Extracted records
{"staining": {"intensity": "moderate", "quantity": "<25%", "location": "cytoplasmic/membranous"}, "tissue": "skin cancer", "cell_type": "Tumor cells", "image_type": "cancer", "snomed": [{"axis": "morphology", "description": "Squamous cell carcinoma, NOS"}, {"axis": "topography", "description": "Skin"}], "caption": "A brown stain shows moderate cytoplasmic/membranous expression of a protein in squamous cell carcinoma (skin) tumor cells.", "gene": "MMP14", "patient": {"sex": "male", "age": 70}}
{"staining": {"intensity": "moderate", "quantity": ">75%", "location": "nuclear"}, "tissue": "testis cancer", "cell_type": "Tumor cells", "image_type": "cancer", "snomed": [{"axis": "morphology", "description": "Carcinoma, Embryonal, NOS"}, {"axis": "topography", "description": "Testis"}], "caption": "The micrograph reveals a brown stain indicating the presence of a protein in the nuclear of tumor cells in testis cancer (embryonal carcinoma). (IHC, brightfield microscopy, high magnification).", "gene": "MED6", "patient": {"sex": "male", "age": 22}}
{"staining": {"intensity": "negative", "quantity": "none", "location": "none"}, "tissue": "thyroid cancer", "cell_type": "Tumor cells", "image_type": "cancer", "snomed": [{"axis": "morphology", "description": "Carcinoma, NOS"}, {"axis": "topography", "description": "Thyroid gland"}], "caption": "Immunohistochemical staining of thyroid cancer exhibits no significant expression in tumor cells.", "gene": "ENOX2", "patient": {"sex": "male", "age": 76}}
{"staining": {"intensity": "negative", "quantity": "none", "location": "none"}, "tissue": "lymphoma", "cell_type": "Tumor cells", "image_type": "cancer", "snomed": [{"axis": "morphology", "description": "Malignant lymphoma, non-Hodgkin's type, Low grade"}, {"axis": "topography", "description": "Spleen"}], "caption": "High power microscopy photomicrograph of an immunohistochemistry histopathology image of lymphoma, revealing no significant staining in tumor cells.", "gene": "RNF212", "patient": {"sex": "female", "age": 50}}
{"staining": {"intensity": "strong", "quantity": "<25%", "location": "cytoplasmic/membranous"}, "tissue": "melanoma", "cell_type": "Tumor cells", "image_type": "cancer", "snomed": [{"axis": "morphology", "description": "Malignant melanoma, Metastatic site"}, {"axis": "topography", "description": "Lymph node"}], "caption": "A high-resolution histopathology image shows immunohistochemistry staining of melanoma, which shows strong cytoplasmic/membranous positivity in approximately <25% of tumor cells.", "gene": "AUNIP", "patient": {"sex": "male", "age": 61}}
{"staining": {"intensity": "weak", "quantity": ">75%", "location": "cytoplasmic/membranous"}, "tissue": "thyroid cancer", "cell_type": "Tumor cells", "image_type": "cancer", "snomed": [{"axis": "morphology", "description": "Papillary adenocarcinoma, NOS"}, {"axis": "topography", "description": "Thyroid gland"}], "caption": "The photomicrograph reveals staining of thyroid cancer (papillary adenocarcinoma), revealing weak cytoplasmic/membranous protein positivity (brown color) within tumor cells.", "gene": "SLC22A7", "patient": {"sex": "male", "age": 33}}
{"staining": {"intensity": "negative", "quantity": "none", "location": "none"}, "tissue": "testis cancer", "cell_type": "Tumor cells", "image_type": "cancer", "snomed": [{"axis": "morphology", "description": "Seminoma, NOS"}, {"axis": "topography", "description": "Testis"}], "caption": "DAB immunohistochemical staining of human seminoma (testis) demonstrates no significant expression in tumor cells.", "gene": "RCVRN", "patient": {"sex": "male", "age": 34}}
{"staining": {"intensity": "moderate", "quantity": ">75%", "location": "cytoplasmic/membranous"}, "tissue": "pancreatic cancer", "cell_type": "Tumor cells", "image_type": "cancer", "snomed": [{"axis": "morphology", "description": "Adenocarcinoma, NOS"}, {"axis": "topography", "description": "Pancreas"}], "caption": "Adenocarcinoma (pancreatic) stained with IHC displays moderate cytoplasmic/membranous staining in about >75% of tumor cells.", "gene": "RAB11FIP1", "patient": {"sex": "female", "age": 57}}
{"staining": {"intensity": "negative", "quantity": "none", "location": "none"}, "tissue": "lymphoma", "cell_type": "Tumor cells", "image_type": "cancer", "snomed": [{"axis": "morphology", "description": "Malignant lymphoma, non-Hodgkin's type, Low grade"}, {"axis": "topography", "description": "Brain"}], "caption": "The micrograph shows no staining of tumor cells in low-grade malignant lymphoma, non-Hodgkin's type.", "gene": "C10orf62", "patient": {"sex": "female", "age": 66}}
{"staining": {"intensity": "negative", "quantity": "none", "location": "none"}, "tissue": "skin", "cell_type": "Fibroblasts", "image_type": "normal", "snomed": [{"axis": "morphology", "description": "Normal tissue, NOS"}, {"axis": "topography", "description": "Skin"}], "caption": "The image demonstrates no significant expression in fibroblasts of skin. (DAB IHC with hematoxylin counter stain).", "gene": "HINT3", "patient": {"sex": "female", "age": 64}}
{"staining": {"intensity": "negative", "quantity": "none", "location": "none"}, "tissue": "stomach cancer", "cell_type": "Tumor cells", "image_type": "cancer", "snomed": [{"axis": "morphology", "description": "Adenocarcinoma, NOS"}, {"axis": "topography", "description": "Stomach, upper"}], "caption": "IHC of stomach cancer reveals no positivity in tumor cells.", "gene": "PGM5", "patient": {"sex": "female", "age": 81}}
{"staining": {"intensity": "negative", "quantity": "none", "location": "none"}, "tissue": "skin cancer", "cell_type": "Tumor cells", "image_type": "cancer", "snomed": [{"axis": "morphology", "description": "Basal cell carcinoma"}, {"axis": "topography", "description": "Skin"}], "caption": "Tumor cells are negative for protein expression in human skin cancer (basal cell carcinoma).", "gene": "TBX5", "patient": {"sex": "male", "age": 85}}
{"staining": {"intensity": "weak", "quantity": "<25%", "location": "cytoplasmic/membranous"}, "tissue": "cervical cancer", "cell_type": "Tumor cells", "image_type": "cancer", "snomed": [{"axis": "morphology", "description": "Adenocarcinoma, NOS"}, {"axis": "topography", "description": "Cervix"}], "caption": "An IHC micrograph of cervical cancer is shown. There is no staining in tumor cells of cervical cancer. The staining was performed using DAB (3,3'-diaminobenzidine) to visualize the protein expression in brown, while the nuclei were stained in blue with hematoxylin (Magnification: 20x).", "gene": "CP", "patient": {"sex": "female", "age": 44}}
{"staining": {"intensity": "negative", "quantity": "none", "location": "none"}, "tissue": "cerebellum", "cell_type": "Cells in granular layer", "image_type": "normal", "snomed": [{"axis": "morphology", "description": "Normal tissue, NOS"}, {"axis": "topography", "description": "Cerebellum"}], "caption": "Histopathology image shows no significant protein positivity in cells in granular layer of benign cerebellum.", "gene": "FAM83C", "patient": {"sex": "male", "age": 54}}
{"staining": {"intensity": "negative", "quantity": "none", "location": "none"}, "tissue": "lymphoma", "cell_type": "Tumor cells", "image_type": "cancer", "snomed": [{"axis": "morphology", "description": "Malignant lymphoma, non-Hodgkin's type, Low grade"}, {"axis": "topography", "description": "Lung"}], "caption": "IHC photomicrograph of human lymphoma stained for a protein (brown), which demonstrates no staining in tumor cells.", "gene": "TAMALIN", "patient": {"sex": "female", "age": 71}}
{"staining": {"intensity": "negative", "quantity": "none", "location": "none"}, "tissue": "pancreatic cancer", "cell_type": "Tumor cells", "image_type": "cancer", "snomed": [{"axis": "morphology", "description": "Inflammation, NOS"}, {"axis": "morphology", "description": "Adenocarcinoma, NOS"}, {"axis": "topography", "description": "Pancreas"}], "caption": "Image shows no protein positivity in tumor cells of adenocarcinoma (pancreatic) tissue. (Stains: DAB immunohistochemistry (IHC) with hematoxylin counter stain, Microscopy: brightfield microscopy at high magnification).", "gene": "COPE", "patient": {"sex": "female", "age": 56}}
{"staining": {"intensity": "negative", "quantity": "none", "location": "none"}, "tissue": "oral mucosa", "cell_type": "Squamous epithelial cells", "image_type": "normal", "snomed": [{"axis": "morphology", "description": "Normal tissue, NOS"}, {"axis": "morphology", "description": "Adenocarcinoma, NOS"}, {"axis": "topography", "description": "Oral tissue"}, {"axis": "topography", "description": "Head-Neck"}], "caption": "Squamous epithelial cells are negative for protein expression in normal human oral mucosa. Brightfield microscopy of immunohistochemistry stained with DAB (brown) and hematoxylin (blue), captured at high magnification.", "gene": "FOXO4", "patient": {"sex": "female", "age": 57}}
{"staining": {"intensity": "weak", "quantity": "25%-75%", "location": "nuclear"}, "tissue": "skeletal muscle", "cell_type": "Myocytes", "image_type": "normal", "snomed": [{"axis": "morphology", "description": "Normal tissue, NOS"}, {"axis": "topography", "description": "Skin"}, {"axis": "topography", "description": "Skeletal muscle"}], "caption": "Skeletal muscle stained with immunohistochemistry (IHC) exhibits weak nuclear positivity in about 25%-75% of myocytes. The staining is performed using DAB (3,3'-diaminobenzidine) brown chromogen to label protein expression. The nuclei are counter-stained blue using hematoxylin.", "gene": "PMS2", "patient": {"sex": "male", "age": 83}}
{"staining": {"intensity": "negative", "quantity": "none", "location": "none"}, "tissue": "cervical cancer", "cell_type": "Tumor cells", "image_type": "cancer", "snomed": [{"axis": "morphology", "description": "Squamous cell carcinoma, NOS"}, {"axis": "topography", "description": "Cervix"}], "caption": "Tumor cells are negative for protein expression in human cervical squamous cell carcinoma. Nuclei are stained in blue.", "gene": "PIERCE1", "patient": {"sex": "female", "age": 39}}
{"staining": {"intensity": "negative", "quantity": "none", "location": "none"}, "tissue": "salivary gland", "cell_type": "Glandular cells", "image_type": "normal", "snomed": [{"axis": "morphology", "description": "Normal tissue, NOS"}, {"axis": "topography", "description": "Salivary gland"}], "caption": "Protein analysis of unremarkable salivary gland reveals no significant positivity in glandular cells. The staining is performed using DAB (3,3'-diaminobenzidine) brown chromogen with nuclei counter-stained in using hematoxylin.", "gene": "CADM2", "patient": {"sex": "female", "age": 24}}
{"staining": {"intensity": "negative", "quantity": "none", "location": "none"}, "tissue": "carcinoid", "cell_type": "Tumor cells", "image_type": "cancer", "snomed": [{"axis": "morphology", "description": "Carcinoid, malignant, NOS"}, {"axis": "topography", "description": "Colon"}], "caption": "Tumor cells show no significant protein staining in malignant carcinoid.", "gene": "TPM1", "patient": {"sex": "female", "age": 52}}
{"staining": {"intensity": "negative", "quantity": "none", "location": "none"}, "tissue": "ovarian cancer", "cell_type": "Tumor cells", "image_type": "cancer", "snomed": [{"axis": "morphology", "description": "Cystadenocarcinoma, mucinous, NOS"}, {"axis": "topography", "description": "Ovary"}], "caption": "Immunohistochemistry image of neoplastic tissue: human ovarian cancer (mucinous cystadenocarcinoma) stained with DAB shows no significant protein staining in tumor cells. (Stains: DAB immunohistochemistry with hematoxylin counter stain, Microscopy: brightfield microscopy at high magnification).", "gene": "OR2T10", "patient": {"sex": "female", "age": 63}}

### What you should do
Using the records above, repeat exactly the lines from the first one through the line with "micrograph reveals a".

### Solution to this problem
{"staining": {"intensity": "moderate", "quantity": "<25%", "location": "cytoplasmic/membranous"}, "tissue": "skin cancer", "cell_type": "Tumor cells", "image_type": "cancer", "snomed": [{"axis": "morphology", "description": "Squamous cell carcinoma, NOS"}, {"axis": "topography", "description": "Skin"}], "caption": "A brown stain shows moderate cytoplasmic/membranous expression of a protein in squamous cell carcinoma (skin) tumor cells.", "gene": "MMP14", "patient": {"sex": "male", "age": 70}}
{"staining": {"intensity": "moderate", "quantity": ">75%", "location": "nuclear"}, "tissue": "testis cancer", "cell_type": "Tumor cells", "image_type": "cancer", "snomed": [{"axis": "morphology", "description": "Carcinoma, Embryonal, NOS"}, {"axis": "topography", "description": "Testis"}], "caption": "The micrograph reveals a brown stain indicating the presence of a protein in the nuclear of tumor cells in testis cancer (embryonal carcinoma). (IHC, brightfield microscopy, high magnification).", "gene": "MED6", "patient": {"sex": "male", "age": 22}}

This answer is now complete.